Great article! Thanks. Are there any similar articles for other classification algorithms specially target towards textual features and mix of textual/numeric features?
great article with basic clarity.....nice one
This article is extremely clear and well laid-out. Thank you!
ty
Explanation given in simple word. Well explained! Loved this article.
The 'y' should be capitalized in your code - great article though.
This is the best explanation of NB so far simple and short :)
Great article! Really enjoyed it. Just wanted to point out a small error in the Python code. Should be a capital "Y" in the predict like so : model.fit(x, Y) Thanks!
Is this dataset related to weather? I am confused as a newbie.

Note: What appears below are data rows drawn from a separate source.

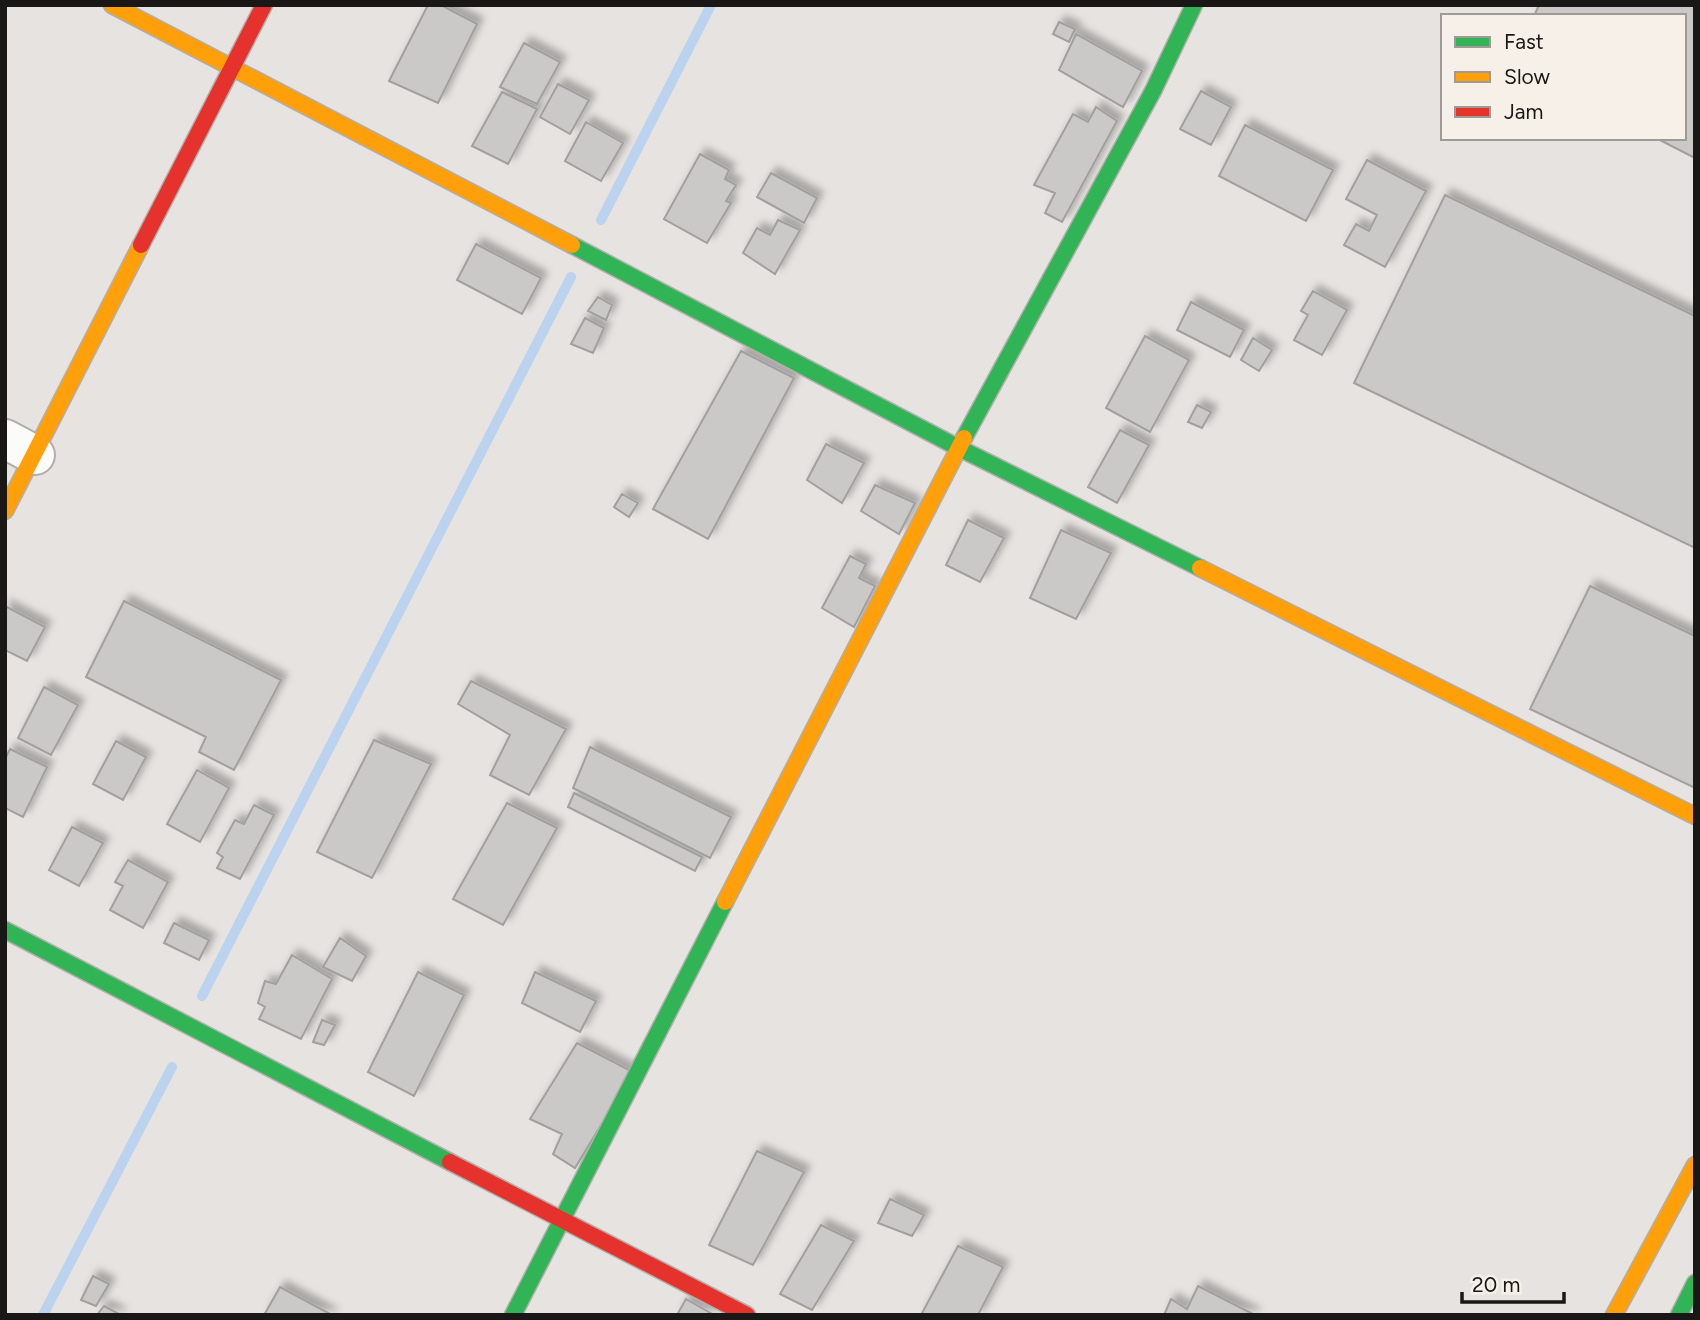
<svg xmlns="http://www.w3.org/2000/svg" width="1700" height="1320" font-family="Figtree,sans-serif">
  <defs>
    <filter id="shadow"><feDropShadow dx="6" dy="-6" stdDeviation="3.5" flood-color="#0004"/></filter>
  </defs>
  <rect width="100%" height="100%" fill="#e6e3e0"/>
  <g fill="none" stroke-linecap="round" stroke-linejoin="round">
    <path stroke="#bcd3ef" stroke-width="10" d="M601,220L711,5
      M202,996L571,277L558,302
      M43,1315L172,1067"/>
  </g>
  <path fill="#cac9c8" stroke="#a19f9f" stroke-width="2" filter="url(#shadow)" d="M428,5H441L477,24L438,103L389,81Z
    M1539,5H1695V158L1656,138H1684V16H1534Z
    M1059,22L1075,29L1069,42L1053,34Z
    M1076,34L1142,71L1123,107L1059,70Z
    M524,43L560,62L537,104L500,87Z
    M558,84L589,100L570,134L540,117Z
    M1201,91L1231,107L1211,145L1180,129Z
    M502,92L537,109L508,164L472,146Z
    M1096,107L1117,121L1062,222L1045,213L1055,193L1034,185L1073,114L1088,122Z
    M586,122L623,143L601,181L565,161Z
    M1245,125L1333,170L1306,221L1219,176Z
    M700,154L729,170L725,179L736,185L726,201L731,203L707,243L664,219Z
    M1367,160L1426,191L1385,267L1344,245L1356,224L1369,231L1377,215L1346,199Z
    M771,173L817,198L804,223L757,197Z
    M1445,195L1695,316V548L1354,383Z
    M778,220L800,230L775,274L743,253L757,228L770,235Z
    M476,244L541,278L522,314L457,280Z
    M1313,291L1347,310L1322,355L1294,340L1308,315L1301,311Z
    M598,297L612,305L606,320L588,311Z
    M1191,302L1244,330L1230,357L1177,330Z
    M585,318L604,328L593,353L571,344Z
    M1145,336L1189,360L1150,432L1106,408Z
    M1253,338L1272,350L1259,371L1241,360Z
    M741,351L794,378L708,539L653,509Z
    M1197,405L1211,412L1202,428L1188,422Z
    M1120,430L1149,445L1117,503L1088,487Z
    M826,444L864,463L842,503L807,480Z
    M875,485L915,503L899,534L861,511Z
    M622,494L638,503L629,517L614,507Z
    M968,520L1004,538L980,582L946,565Z
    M1061,530L1111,553L1076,619L1030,598Z
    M850,556L866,564L859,578L875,586L854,627L822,608Z
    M1590,586L1695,636V788L1530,709Z
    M124,601L281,680L234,770L199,752L206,737L86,677Z
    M5,606L45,627L27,661L5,650Z
    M471,681L566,729L529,795L490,775L510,735L458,704Z
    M44,687L78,705L51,755L18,738Z
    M374,740L431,764L372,878L317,852Z
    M116,741L146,757L123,800L93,784Z
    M590,747L731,817L710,858L573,788Z
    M10,749L47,767L23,817L5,808V759Z
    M197,770L229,788L200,842L167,824Z
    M574,793L702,857L695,871L568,807Z
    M507,803L557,828L503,925L453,899Z
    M254,805L274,815L240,879L217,868L223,857L217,853L235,820L244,824Z
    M72,827L103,843L79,886L49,870Z
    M128,860L168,882L143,928L110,910L123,886L115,882Z
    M174,923L209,940L199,960L164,943Z
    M340,938L366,956L352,981L323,967Z
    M292,955L332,979L301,1039L259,1019L265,1007L258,1003L265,981L276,984Z
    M418,972L464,995L414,1096L368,1072Z
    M535,972L596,1001L580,1032L522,1003Z
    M322,1020L335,1025L324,1045L313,1042Z
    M577,1043L633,1072L575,1168L553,1154L562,1134L530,1119Z
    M757,1151L804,1172L753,1265L709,1245Z
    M890,1199L924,1215L912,1236L878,1223Z
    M821,1225L854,1241L812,1310L780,1294Z
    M958,1246L1003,1267L978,1315H921Z
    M93,1276L109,1284L96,1306L81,1300Z
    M1198,1286L1255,1315H1164L1171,1299L1187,1309Z
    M280,1287L332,1315H264Z
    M686,1299L714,1315H677Z
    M104,1306L121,1315H97Z"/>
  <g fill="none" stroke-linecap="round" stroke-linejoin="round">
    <defs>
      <path id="street" d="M5,439L35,455"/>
      <path id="fast" d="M572,245L959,448L1200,568
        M964,438L1153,91L1194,5
        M5,930L450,1162
        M513,1315L725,902
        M1679,1315L1695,1283"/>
      <path id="slow" d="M112,5L572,245
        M5,511L141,245
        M1200,568L1695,816
        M725,902L964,438
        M1614,1315L1695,1165"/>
      <path id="jam" d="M141,245L264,5
        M450,1162L747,1315"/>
    </defs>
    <use href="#street" stroke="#b1afac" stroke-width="42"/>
    <use href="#fast" stroke="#b1afac" stroke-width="19"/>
    <use href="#slow" stroke="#b1afac" stroke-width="19"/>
    <use href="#jam" stroke="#b1afac" stroke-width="19"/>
    <use href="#street" stroke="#fbfbfa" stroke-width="38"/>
    <use href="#fast" stroke="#30b455" stroke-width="16"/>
    <use href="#slow" stroke="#ff9f0a" stroke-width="16"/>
    <use href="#jam" stroke="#e5322d" stroke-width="16"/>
  </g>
  <rect width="1700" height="1320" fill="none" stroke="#1a1816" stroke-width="14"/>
  <rect x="1441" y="14" width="245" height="126" fill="#f7f0e9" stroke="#9f9a95" stroke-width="2"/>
  <rect x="1455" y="37" width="35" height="10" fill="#30b455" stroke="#9f9a95" stroke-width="2"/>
  <text x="1504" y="49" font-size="21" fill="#1a1816">Fast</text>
  <rect x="1455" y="72" width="35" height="10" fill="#ff9f0a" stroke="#9f9a95" stroke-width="2"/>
  <text x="1504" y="84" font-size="21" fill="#1a1816">Slow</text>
  <rect x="1455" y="107" width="35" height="10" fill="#e5322d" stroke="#9f9a95" stroke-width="2"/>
  <text x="1504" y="119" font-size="21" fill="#1a1816">Jam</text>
  <path d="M1462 1292v10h102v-10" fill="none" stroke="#1a1816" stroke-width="3.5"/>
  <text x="1472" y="1292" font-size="21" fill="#1a1816" stroke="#f7f0e9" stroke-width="5" paint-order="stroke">20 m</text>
</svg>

Can you please guide?
best artical that help me to understand this concept
Am new to machine learning and this article was handy to me in understanding naive bayes especially the data on weather and play in the table. Thanks for sharing keep up
Thanks to you I can totally understand NB classifier.
Really nice article, very use-full for concept building.
I didn't understand the 3rd step. Highest probability out of which probability values? >> Now, P (Yes | Sunny) = 0.33 * 0.64 / 0.36 = 0.60, which has higher probability. Higher than what?
Concept explained well... nice Article
thanks nice artical that help me to understand this concept
Good article and I am waiting for text and documents classification using naive base algorithm.
Superb information in just one blog.Enjoyed the simplicity.Thanks for the effort.
Good start point for beginners
Weldone sanil I have a question regarding naive bayes,currently i am working on a project that is detect depression through naive bayes algorithm so plz suggest few links regarding my projects.i shall be gratefull to you. Thanku so much
Hi Abdul, Refer this link.
I am not understanding the x and the y variables. Can someone help me
Hi Tongesai, X here represents the dependent variable and y is used for target variable (which is to be predicted).